WHAT THIS TASK INVOLVES | Although the records contain pictures, only their text should be set down, exactly as written.

*** Opening of RECORDS TO USE ***

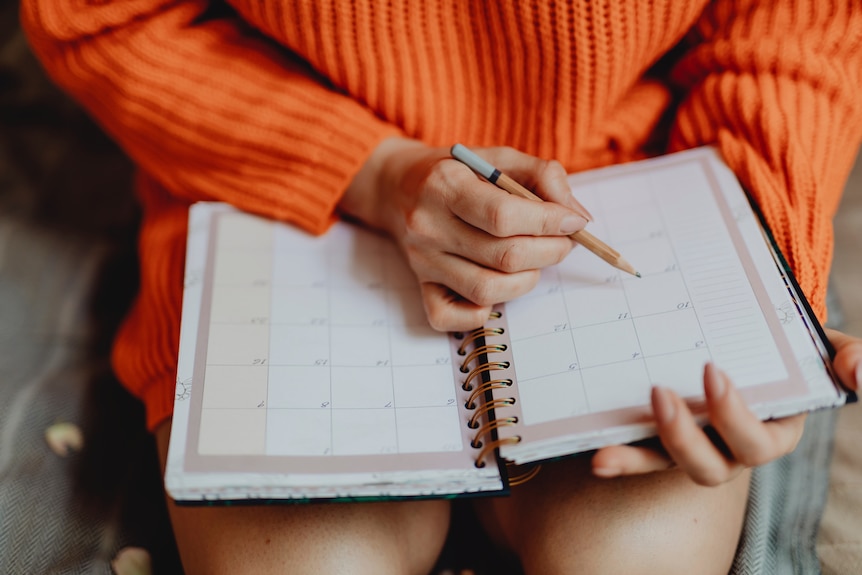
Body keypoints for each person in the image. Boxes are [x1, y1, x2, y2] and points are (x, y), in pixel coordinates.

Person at [21, 0, 862, 573]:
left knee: (640, 557)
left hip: (627, 178)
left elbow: (795, 29)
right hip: (274, 182)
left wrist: (761, 288)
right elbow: (105, 18)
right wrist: (375, 172)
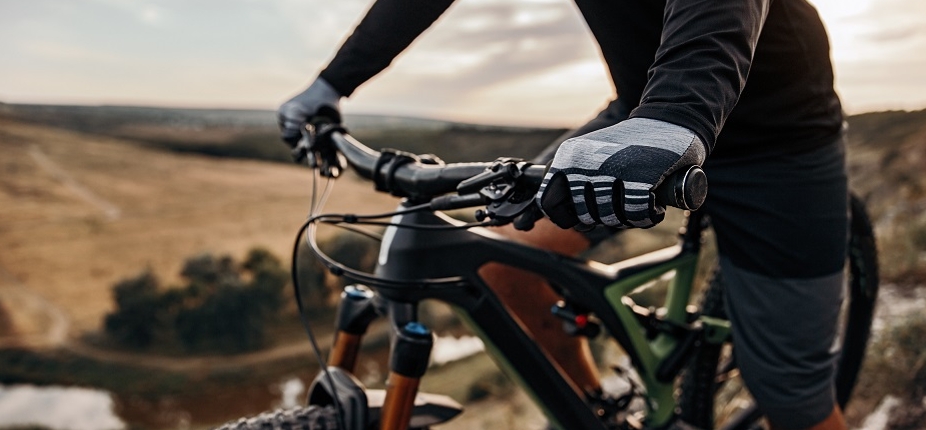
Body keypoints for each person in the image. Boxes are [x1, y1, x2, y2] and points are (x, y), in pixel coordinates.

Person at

*** Close of RECORDS TO USE ***

SOLUTION TO THE PROBLEM |
Body keypoints for each person in the image. Boxes are [x1, y1, x2, y2] and points are (x, y), in pixel coordinates.

Person at [21, 0, 862, 573]:
left knee: (640, 557)
left hip: (627, 178)
left elbow: (795, 29)
right hip: (274, 182)
left wrist: (761, 288)
right elbow: (105, 18)
right wrist: (375, 172)
Body keypoints for each person in the image. Boxes are [x1, y1, x2, y2] and points are (x, y), in pixel coordinates.

Person at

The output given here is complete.